**What the exercise asks:** Take nothing but the lines from the one with "ring dip: (93, 133)" through the one with "index dip: (256, 104)" in the entries below, both ends kept, and return them exactly with pictures left out.

Bounding box coordinate data:
--------------------------------
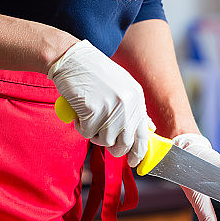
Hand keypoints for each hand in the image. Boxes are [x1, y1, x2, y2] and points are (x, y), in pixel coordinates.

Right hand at [48, 39, 152, 166]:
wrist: (71, 58)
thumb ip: (134, 109)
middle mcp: (128, 104)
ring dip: (93, 133)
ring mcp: (111, 107)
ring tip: (88, 115)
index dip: (138, 152)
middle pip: (124, 143)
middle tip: (100, 137)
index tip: (133, 162)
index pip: (143, 134)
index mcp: (137, 98)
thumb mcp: (122, 87)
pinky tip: (79, 110)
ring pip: (104, 140)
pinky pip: (86, 132)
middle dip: (112, 147)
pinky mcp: (93, 109)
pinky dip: (80, 125)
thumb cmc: (94, 74)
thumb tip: (148, 129)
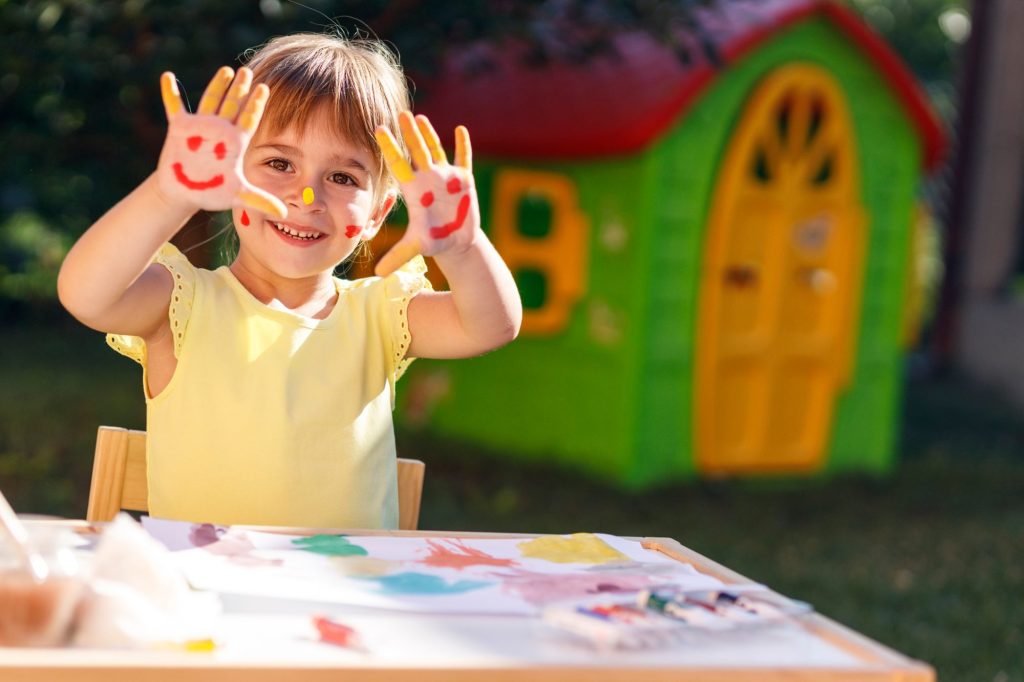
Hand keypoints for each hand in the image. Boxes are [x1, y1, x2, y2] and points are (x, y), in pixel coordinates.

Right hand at [156, 67, 285, 218]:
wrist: (186, 193)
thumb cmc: (214, 192)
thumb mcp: (238, 195)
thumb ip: (261, 201)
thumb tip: (284, 215)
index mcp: (236, 142)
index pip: (249, 119)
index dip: (256, 104)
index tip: (264, 87)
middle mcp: (221, 131)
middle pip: (233, 104)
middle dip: (240, 88)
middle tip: (247, 71)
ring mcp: (201, 127)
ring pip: (211, 101)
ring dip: (217, 86)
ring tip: (226, 70)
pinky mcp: (181, 129)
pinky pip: (174, 107)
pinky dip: (171, 93)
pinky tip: (168, 76)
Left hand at [373, 112, 477, 275]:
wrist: (456, 243)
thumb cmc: (434, 242)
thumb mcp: (416, 248)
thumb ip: (397, 256)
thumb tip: (377, 273)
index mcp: (413, 190)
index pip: (398, 164)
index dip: (389, 147)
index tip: (378, 129)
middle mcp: (427, 179)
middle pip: (416, 151)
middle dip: (409, 133)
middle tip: (400, 114)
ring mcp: (445, 178)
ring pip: (436, 150)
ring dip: (429, 134)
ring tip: (420, 117)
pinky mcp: (464, 181)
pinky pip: (463, 159)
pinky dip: (463, 146)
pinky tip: (460, 130)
--------------------------------
**Task result:**
ring dip: (93, 133)
ring mcp: (111, 107)
ring tip: (88, 115)
index dip: (138, 152)
middle pip: (124, 143)
middle tip: (100, 137)
index tip: (133, 162)
index pip: (143, 134)
index mcp: (137, 98)
thumb mcp: (122, 87)
pinky tip: (79, 110)
ring pip: (104, 140)
pinky pip: (86, 132)
middle dip: (112, 147)
pinky mcp: (93, 109)
pinky dip: (80, 125)
thumb cmc: (94, 74)
thumb tip: (148, 129)
Hand keypoints for each hand in the image. Boxes are [x1, y1, x2, y2] and points are (x, y), in pixel coordinates.

Right hand at [156, 67, 285, 218]:
wrist: (186, 193)
thumb cmc: (214, 192)
thumb mcp: (238, 195)
thumb ip: (261, 201)
thumb tip: (284, 215)
index mcp: (236, 142)
index pip: (249, 119)
index dip: (256, 104)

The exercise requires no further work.